__Exercise description__.
While you copy the lines below, skip the pictures and keep the rest exact.

__Materials provided__.
━━━━━━━━━━━━━━━━

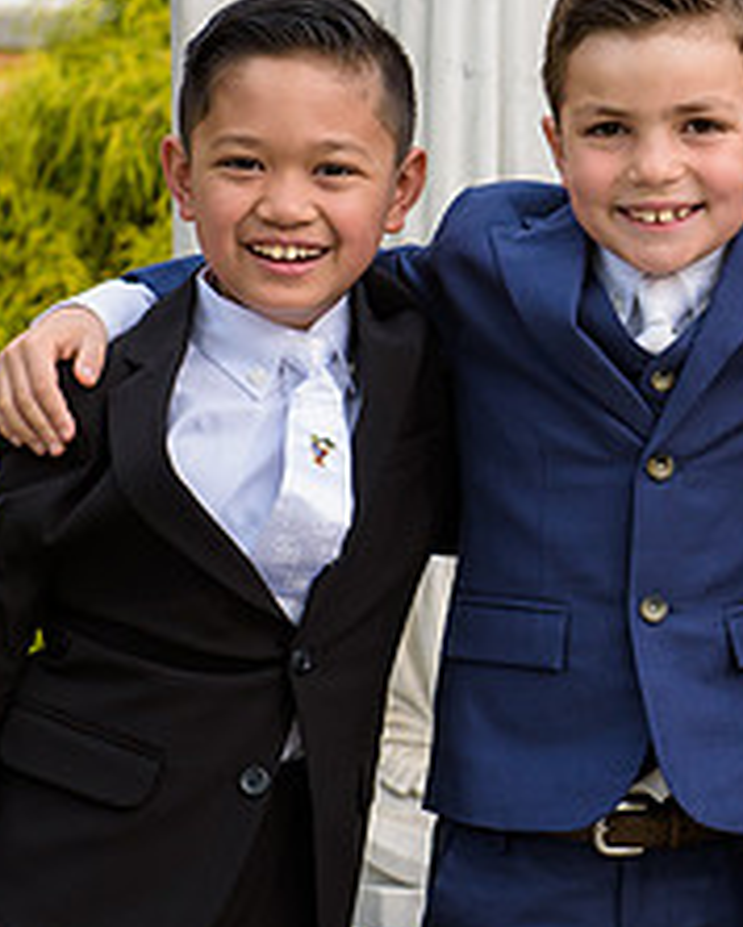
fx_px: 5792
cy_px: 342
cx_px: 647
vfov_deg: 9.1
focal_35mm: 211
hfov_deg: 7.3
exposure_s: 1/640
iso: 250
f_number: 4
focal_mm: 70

━━━━━━━━━━━━━━━━

__Output for this exercise__.
fx_px: 5792
cy_px: 342
cx_px: 647
vfov_deg: 9.1
focal_35mm: 211
hfov_deg: 7.3
exposure_s: 1/640
iso: 250
f_number: 4
focal_mm: 70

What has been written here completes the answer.